A mine explosion leaves at least 25 dead and dozens missing in Turkey

A mine explosion leaves at least 25 dead and dozens missing in Turkey
A mine explosion leaves at least 25 dead and dozens missing in Turkey
Khushbu Kumari

Rescuers are working around the clock to locate and rescue dozens of miners left underground after an explosion in Bartin, northern Turkey.

At least 25 people were killed and dozens were trapped after an explosion at a coal mine in Turkey's northern province of Bartin.

Some 110 workers were inside the mine at the time of the explosion. Of these, almost half carried out work at depths of more than 300 metres .

Turkish Health Minister Fahrettin Koca said 11 people had been rescued and were being treated.

As night fell, emergency workers were digging through the rock to try to reach more survivors.

Videos showed miners covered in coal and teary-eyed accompanied by rescuers at the Amasra facility on the Black Sea coast.

Relatives and friends of the disappeared could also be seen in the mine, anxiously awaiting news of their loved ones.

The explosion is believed to have occurred in the depths. Some 49 people were working in a “risky” area between 300 and 350 meters underground, according to Interior Minister Suleyman Soylu.

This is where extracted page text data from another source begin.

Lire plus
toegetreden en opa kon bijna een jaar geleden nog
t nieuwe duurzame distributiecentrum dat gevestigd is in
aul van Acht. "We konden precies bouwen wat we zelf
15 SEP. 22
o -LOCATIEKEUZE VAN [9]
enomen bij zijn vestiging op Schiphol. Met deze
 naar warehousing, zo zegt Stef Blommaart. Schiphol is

“There are those who we could not evacuate from that area,” Soylu told reporters.

The cause of the explosion is still unknown. The local prosecutor's office has launched an investigation.

Turkey's energy minister said there are indications the explosion was caused by firedamp , which is methane that forms an explosive mixture in coal mines.

“We are facing a truly unfortunate situation,” he said. There were partial collapses inside the mine , he explained, but there were no fires and the ventilation was working properly.

Turkish President Recep Tayyip Erdogan is expected to visit the site on Saturday. Amasra Mayor Recai Cakir said many of those who survived suffered “serious injuries”.

A worker who managed to escape on his own recounted: “There was dust and smoke and we don't know exactly what happened.”

The mine belongs to Turkish Hard Coal Enterprises, a state-owned company.

Turkey witnessed its deadliest coal mining disaster in 2014, when 301 people died after an explosion in the western city of Soma.